UC San Diego

Non-mesoporous Janus silica nanobowls (NBs) are unique in that they possess two different non-porous surfaces per particle for loading biological molecules and can thus be designed with multifunctional properties. Although silica NBs have been successfully employed for both targeted therapeutic and diagnostic applications, their ability to deliver DNA has not yet been fully explored. The purpose of this study was to design and develop an in vitro transfection agent that would exploit the distinct characteristics of the silica NB. In this work, we have demonstrated that such silica NBs can be used for in vitro (cell lines and primary neurons) and ex vivo transfections (dorsal root ganglia, DRG). We have shown that the NB system can be effectively used for supercoiled as well as linearized DNA loading and delivery in cells with dose-modulated protein expression efficiencies in a cell line dependent manner. NBs were shown to successfully internalize in vitro (cell lines and neurons), ex vivo (rat DRG) and in vivo (rat DRG and salivary gland) with high cell viability. This work also demonstrates the use of lipid encapsulation on the silica NBs to overcome vesicular entrapment following endocytosis, which is a well-known bottleneck to non-viral nano delivery systems.

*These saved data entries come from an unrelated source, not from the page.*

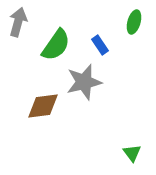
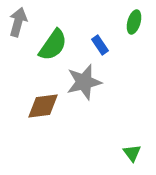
green semicircle: moved 3 px left
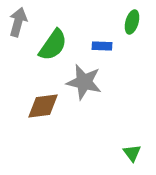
green ellipse: moved 2 px left
blue rectangle: moved 2 px right, 1 px down; rotated 54 degrees counterclockwise
gray star: rotated 27 degrees clockwise
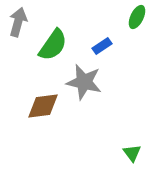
green ellipse: moved 5 px right, 5 px up; rotated 10 degrees clockwise
blue rectangle: rotated 36 degrees counterclockwise
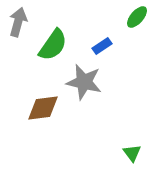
green ellipse: rotated 15 degrees clockwise
brown diamond: moved 2 px down
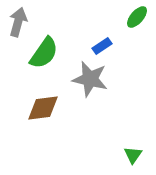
green semicircle: moved 9 px left, 8 px down
gray star: moved 6 px right, 3 px up
green triangle: moved 1 px right, 2 px down; rotated 12 degrees clockwise
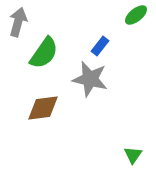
green ellipse: moved 1 px left, 2 px up; rotated 10 degrees clockwise
blue rectangle: moved 2 px left; rotated 18 degrees counterclockwise
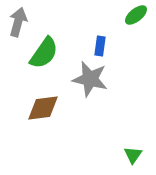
blue rectangle: rotated 30 degrees counterclockwise
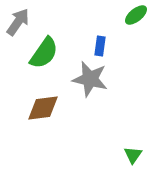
gray arrow: rotated 20 degrees clockwise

After the characterization and optimization of the lipid encapsulated silica NB system (LNB), four different gene delivery applications show its versatility. First, controlled release of linearized DNA was demonstrated with NBs in the presence of reducing agents and their relative protein expression efficiencies were compared with other constructs i.e. linearized and supercoiled. Second, the LNB system was used to transfect neurons and glia in the DRG of rats in vitro or ex vivo. Thirdly, the LNB system was used to co-deliver three different constructs simultaneously to functionally reconstruct the coupling of two membrane proteins relevant in opioid-dose response in the nervous system. G-protein coupled opioid receptors and G-protein coupled inversely rectifying K+ channels (GIRKs) were functionally co-expressed by LNB transfection in HEK cell line and demonstrated as an in vitro model for testing potent opioids like fentanyl and oxycodone with a high throughput membrane potential assay. Finally, the LNB system was further modified with SPIONS and explored as a dexamethasone/silencing RNA co-delivery platform relevant in therapeutic interventions in cancer and infectious diseases like Covid19.

Overall, these results lay the foundation for the use and further development of silica NBs as non-viral transfection agents.